The Three Sisters
Originally from Moscow, the three sisters moved years before to a provincial town with their now dead father. Olga, the eldest, is a teacher in the local school; Masha is married to a man whom she once thought clever, but now realizes is foolish. Young Irina dreams of great things. All of them long to return to Moscow.
The sisters pin their hopes on their brother Andrey, but he falls under the spell of Natasha, a vulgar local girl. Masha, a woman of deep emotions, falls in love with the handsome Vershinin, the new battery commander of the local brigade. It becomes evident that they all are becoming increasingly trapped in this hated town.
Olga is promoted to the job of headmistress at the school and Irina gets a job in the telegraph office. Andrey loses all ambition and Natasha takes over the household, dominating everyone in the family and driving away old friends and servants. Although the sisters still dream of escape to Moscow, in their hearts they know that escape is impossible.
While many of the characters in the play are weak-willed or foolish, they remain sympathetic. Each character struggles desperately to cling to a dream, a vision, some remnant of beauty. Although Vershinin and Masha are separated by his neurotic wife and her ridiculous husband, their frustrated love is both poignant and beautiful. The sisters are generous, even in adversity; they believe in the importance of hope, even when there seems to be little reason for it.
The end of the drama offers no hope for these characters. Masha must say goodbye to Vershinin, and the three sisters know that they are trapped in this provincial town. Nevertheless, they voice their conviction that they must keep trying because someday the world will be a brighter place. Perhaps they themselves will not live to enjoy that time, but they will, at least, help to make it possible.

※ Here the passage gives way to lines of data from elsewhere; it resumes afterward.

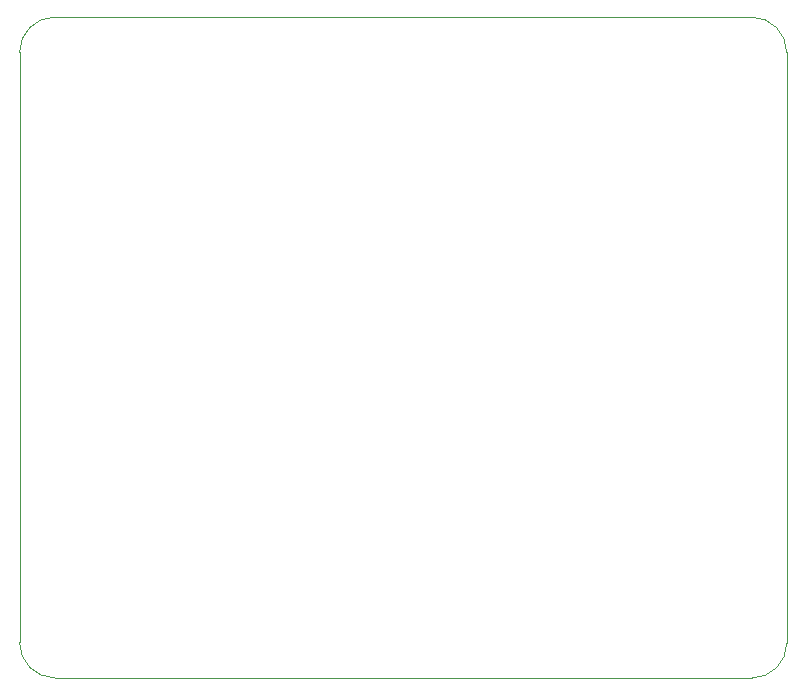
<source format=gbr>
%TF.GenerationSoftware,KiCad,Pcbnew,9.0.5*%
%TF.CreationDate,2025-10-24T16:15:46+02:00*%
%TF.ProjectId,poe4pi,706f6534-7069-42e6-9b69-6361645f7063,rev?*%
%TF.SameCoordinates,Original*%
%TF.FileFunction,Profile,NP*%
%FSLAX46Y46*%
G04 Gerber Fmt 4.6, Leading zero omitted, Abs format (unit mm)*
G04 Created by KiCad (PCBNEW 9.0.5) date 2025-10-24 16:15:46*
%MOMM*%
%LPD*%
G01*
G04 APERTURE LIST*
%TA.AperFunction,Profile*%
%ADD10C,0.050000*%
%TD*%
G04 APERTURE END LIST*
D10*
X28021320Y-36021320D02*
X28021320Y-85978700D01*
X31021300Y-88978680D02*
X90000000Y-89000000D01*
X93000000Y-86000000D02*
X92978680Y-36021320D01*
X28021320Y-36021320D02*
G75*
G02*
X31021320Y-33021320I3000000J0D01*
G01*
X89978680Y-33021320D02*
G75*
G02*
X92978680Y-36021320I20J-2999980D01*
G01*
X93000000Y-86000000D02*
G75*
G02*
X90000000Y-89000000I-3000000J0D01*
G01*
X31021320Y-88978680D02*
G75*
G02*
X28021320Y-85978680I-20J2999980D01*
G01*
X31021320Y-33021320D02*
X89978700Y-33021320D01*
M02*

</source>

Barricelli, Jean-Pierre, ed. Chekhov’s Great Plays: A Critical Anthology. New York: New York University Press, 1981. An excellent collection of critical essays, of which four directly pertain to the play. One deals with the love theme, another discusses Vershinin, the third analyzes cyclical patterns and triads, and the fourth compares the women characters of the four major plays.
Clyman, Toby W., ed. A Chekhov Companion. Westport, Conn.: Greenwood Press, 1985. An eclectic work examining many aspects of the plays and stories. Specific essays focus on Chekhov’s craftsmanship, his impact in the theater, and performance on stage and in film. Good bibliography.
Melchinger, Siegfried. Anton Chekhov. Translated by Edith Tarcov. New York: Frederick Ungar, 1972. A slim volume of fewer than two hundred pages with photographs and selected bibliography. A good starting point for the student, containing biographical material, an analysis of Chekhov’s craft, and discussions of individual plays and productions in Europe and America.
Troyat, Henri. Chekhov. Translated by Michael Henry Heim. New York: E. P. Dutton, 1986. A readable biography with rare photographs of the author. Includes an interesting description of the writing of The Three Sisters and the reception of the first production.
Wellek, René, and Nonna D. Wellek, eds. Chekhov: New Perspectives. Englewood Cliffs, N.J.: Prentice-Hall, 1984. A brief collection of eight essays with a good discussion of The Three Sisters, as well as a historical review of criticism, typical dramatic structure, and Chekhov’s artistic development.
Provincial town. The drabness of life in provincial Russia grates on the three Prozòrov sisters. Compelled to find some kind of happiness in life, Chekhov’s characters settle for professions and marriages that seem to provide some comfort against the tediousness of life, but which ultimately result in despair. Andrey’s marriage to Natasha threatens the position of his sisters within the household, and eventually the household itself, when Andrey mortgages the property at Natasha’s request.